Police compromise on IT staff porn concerns

IT professionals who encounter child pornography during the course of their work will be protected from prosecution, providing...

IT professionals who encounter child pornography during the course of their work will be protected from prosecution, providing they can prove to a court that they have acted legitimately, under new government proposals.

An amendment to the Sexual Offences Bill will give IT staff involved in investigating abuses of company systems a legal defence, if they can produce documented evidence that they have followed the correct police procedures.

The move follows an outcry by senior police officers in August over proposals to give IT staff involved in pornography investigations an exemption from prosecution, unless police could prove they had abused their position.

The new amendment, which will include a code of conduct, is designed to strike a balance between protecting IT staff and ensuring paedophiles cannot exploit loopholes in the law, said Stuart Hyde, assistant chief constable of West Midlands Police.
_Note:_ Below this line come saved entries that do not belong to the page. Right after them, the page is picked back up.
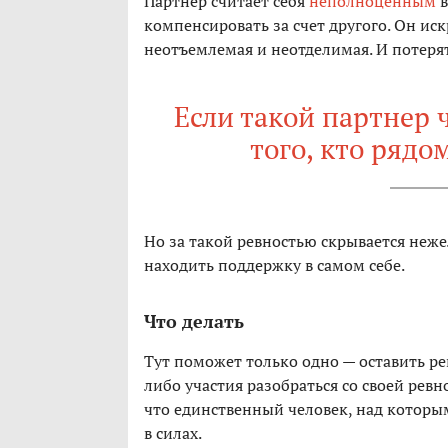
Партнер считает себя
неполноценным
в
компенсировать за счет другого. Он искр
неотъемлемая и неотделимая. И потерят
Если такой партнер 
того, кто рядо
Но за такой ревностью скрывается неж
находить поддержку в самом себе.
Что делать
Тут поможет только одно — оставить ре
либо участия разобраться со своей ревн
что единственный человек, над которым
в силах.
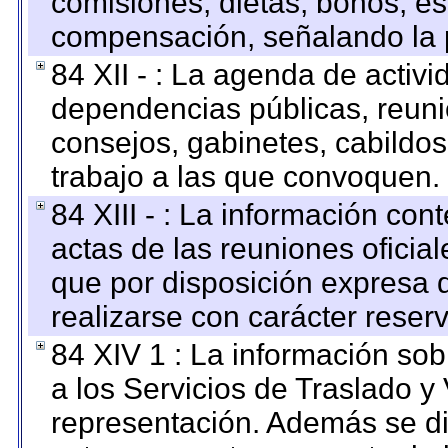
comisiones, dietas, bonos, es
compensación, señalando la 
84 XII - : La agenda de activi
dependencias públicas, reuni
consejos, gabinetes, cabildos
trabajo a las que convoquen.
84 XIII - : La información co
actas de las reuniones oficia
que por disposición expresa 
realizarse con carácter reser
84 XIV 1 : La información so
a los Servicios de Traslado y
representación. Además se dif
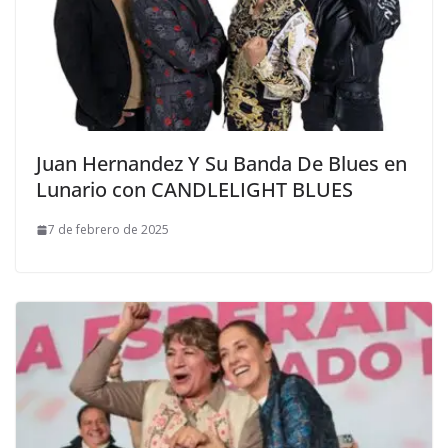
Juan Hernandez Y Su Banda De Blues en
Lunario con CANDLELIGHT BLUES
7 de febrero de 2025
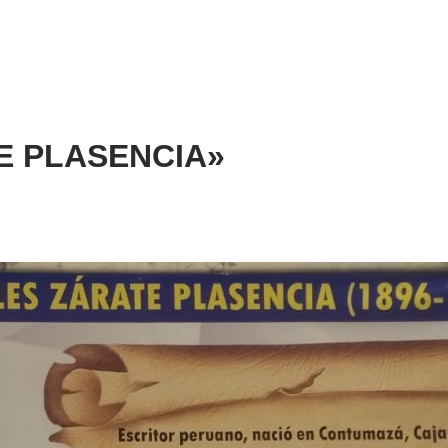
ATE PLASENCIA»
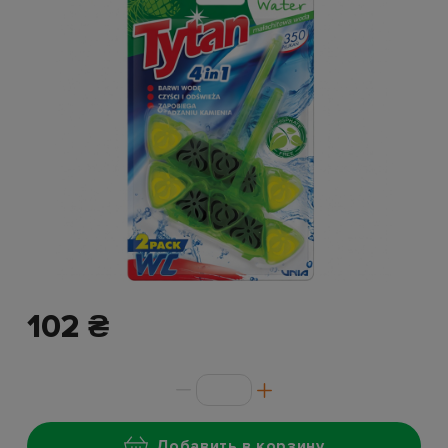
102 ₴
Добавить в корзину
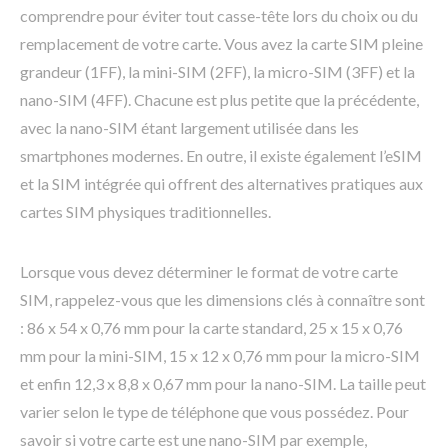
comprendre pour éviter tout casse-tête lors du choix ou du
remplacement de votre carte. Vous avez la carte SIM pleine
grandeur (1FF), la mini-SIM (2FF), la micro-SIM (3FF) et la
nano-SIM (4FF). Chacune est plus petite que la précédente,
avec la nano-SIM étant largement utilisée dans les
smartphones modernes. En outre, il existe également l’eSIM
et la SIM intégrée qui offrent des alternatives pratiques aux
cartes SIM physiques traditionnelles.
Lorsque vous devez déterminer le format de votre carte
SIM, rappelez-vous que les dimensions clés à connaître sont
: 86 x 54 x 0,76 mm pour la carte standard, 25 x 15 x 0,76
mm pour la mini-SIM, 15 x 12 x 0,76 mm pour la micro-SIM
et enfin 12,3 x 8,8 x 0,67 mm pour la nano-SIM. La taille peut
varier selon le type de téléphone que vous possédez. Pour
savoir si votre carte est une nano-SIM par exemple,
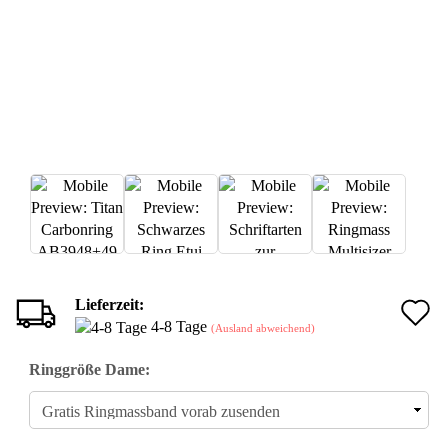
Lieferzeit:
A
4-8 Tage
(Ausland abweichend)
d
Ringgröße Dame:
M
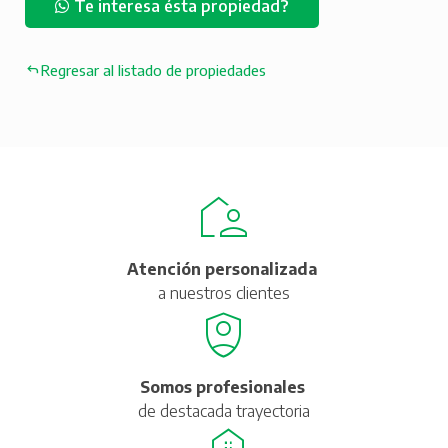
Te interesa ésta propiedad?
Regresar al listado de propiedades
Atención personalizada
a nuestros clientes
Somos profesionales
de destacada trayectoria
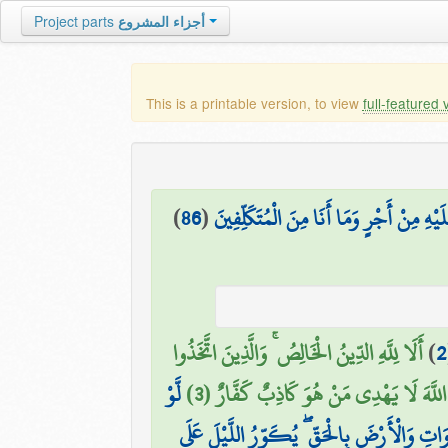
Project parts
أجزاء المشروع
This is a printable version, to view
full-featured 
)
86
(
هِ مِنْ أَجْرٍ وَمَا أَنَا مِنَ الْمُتَكَلِّفِينَ
أَلَا لِلَّهِ الدِّينُ الْخَالِصُ ۚ وَالَّذِينَ اتَّخَذُوا
)
2
ِنَّ اللَّهَ لَا يَهْدِي مَنْ هُوَ كَاذِبٌ كَفَّارٌ (3
لَّوْ
اتِ وَالْأَرْضَ بِالْحَقِّ ۖ يُكَوِّرُ اللَّيْلَ عَلَى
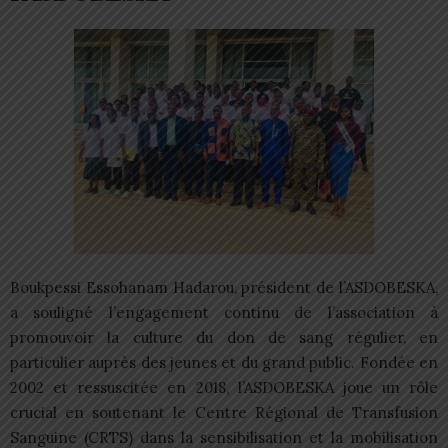
Boukpessi Essohanam Hadarou, président de l’ASDOBESKA,
a souligné l’engagement continu de l’association à
promouvoir la culture du don de sang régulier, en
particulier auprès des jeunes et du grand public. Fondée en
2002 et ressuscitée en 2018, l’ASDOBESKA joue un rôle
crucial en soutenant le Centre Régional de Transfusion
Sanguine (CRTS) dans la sensibilisation et la mobilisation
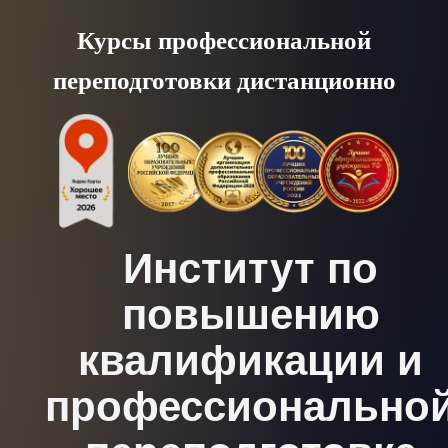
Skip
Курсы профессиональной
to
переподготовки дистанционно
content
Институт по
повышению
квалификации и
профессионально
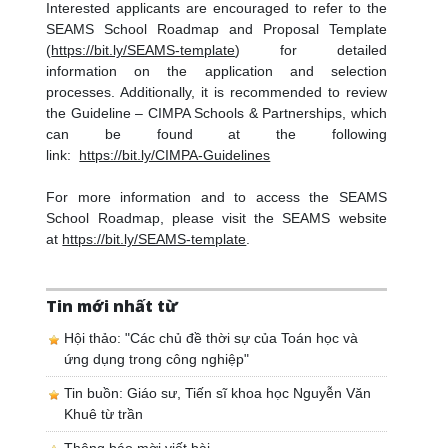
Interested applicants are encouraged to refer to the
SEAMS School Roadmap and Proposal Template
(
https://bit.ly/SEAMS-template
) for detailed
information on the application and selection
processes. Additionally, it is recommended to review
the Guideline – CIMPA Schools & Partnerships, which
can be found at the following
link:
https://bit.ly/CIMPA-Guidelines
For more information and to access the SEAMS
School Roadmap, please visit the SEAMS website
at
https://bit.ly/SEAMS-template
.
Tin mới nhất từ
Hội thảo: "Các chủ đề thời sự của Toán học và
ứng dụng trong công nghiệp"
Tin buồn: Giáo sư, Tiến sĩ khoa học Nguyễn Văn
Khuê từ trần
Thông báo mời viết bài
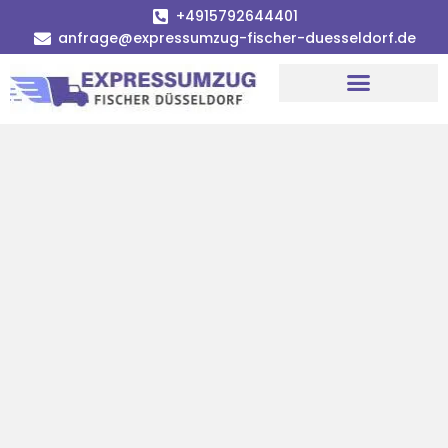
+4915792644401
anfrage@expressumzug-fischer-duesseldorf.de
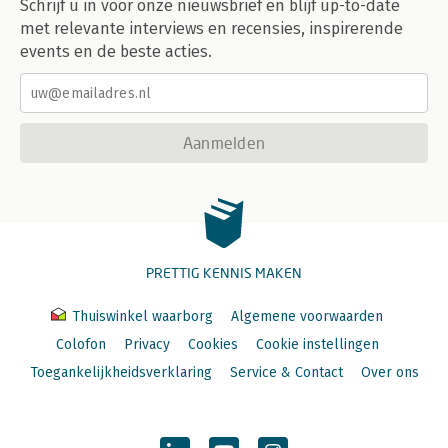
Schrijf u in voor onze nieuwsbrief en blijf up-to-date
met relevante interviews en recensies, inspirerende
events en de beste acties.
Aanmelden
PRETTIG KENNIS MAKEN
Thuiswinkel waarborg
Algemene voorwaarden
Colofon
Privacy
Cookies
Cookie instellingen
Toegankelijkheidsverklaring
Service & Contact
Over ons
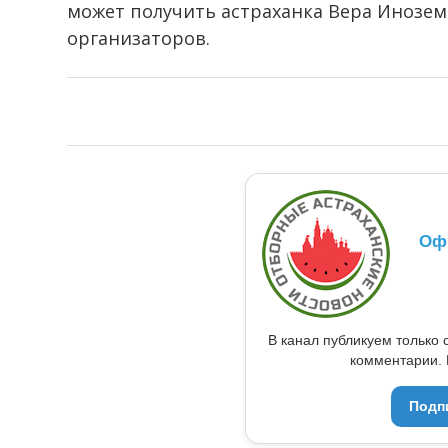
может получить астраханка Вера Инозем
организаторов.
Оф
В канал публикуем только 
комментарии. 
Подп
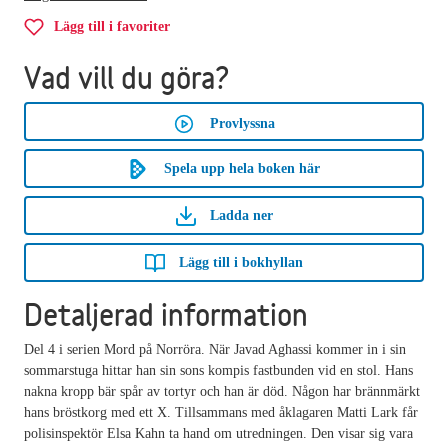
Lägg till i favoriter
Vad vill du göra?
Provlyssna
Spela upp hela boken här
Ladda ner
Lägg till i bokhyllan
Detaljerad information
Del 4 i serien Mord på Norröra. När Javad Aghassi kommer in i sin
sommarstuga hittar han sin sons kompis fastbunden vid en stol. Hans
nakna kropp bär spår av tortyr och han är död. Någon har brännmärkt
hans bröstkorg med ett X. Tillsammans med åklagaren Matti Lark får
polisinspektör Elsa Kahn ta hand om utredningen. Den visar sig vara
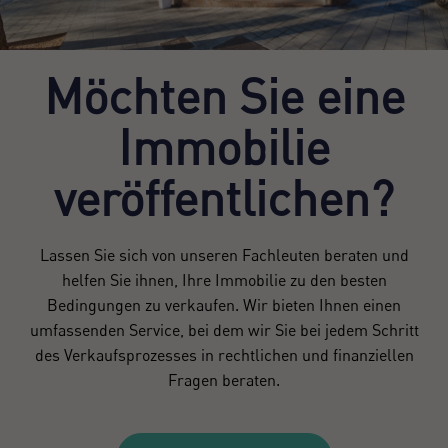
Möchten Sie eine
Immobilie
veröffentlichen?
Lassen Sie sich von unseren Fachleuten beraten und
helfen Sie ihnen, Ihre Immobilie zu den besten
Bedingungen zu verkaufen. Wir bieten Ihnen einen
umfassenden Service, bei dem wir Sie bei jedem Schritt
des Verkaufsprozesses in rechtlichen und finanziellen
Fragen beraten.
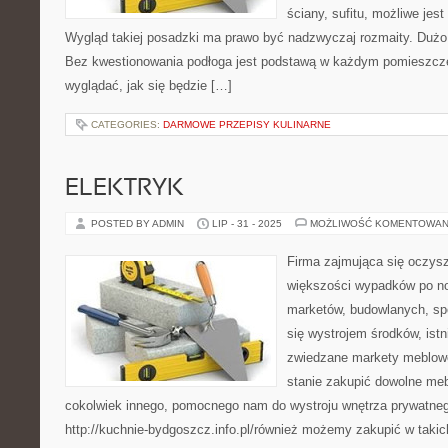
ściany, sufitu, możliwe je
Wygląd takiej posadzki ma prawo być nadzwyczaj rozmaity. Dużo z
Bez kwestionowania podłoga jest podstawą w każdym pomieszczen
wyglądać, jak się będzie […]
CATEGORIES:
DARMOWE PRZEPISY KULINARNE
ELEKTRYK
POSTED BY ADMIN
LIP - 31 - 2025
MOŻLIWOŚĆ KOMENTOWAN
Firma zajmująca się oczy
większości wypadków po n
marketów, budowlanych, s
się wystrojem środków, istn
zwiedzane markety meblowe
stanie zakupić dowolne mebl
cokolwiek innego, pomocnego nam do wystroju wnętrza prywatne
http://kuchnie-bydgoszcz.info.pl/również możemy zakupić w taki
But some IT professionals have expressed concern about the code of conduct. "Although I am heartened that the government has decided to introduce legislation that makes it easier for information security professionals to do their jobs properly, I am dismayed it has decided to implement a reverse burden of proof on them," said Richard Starnes, vice-president of the Information Systems Security Association.

He said he was worried that the Sexual Offences Bill may not offer protection to IT staff involved in civil investigations, for example, to gather evidence to dismiss a member of staff who has abused company internet facilities.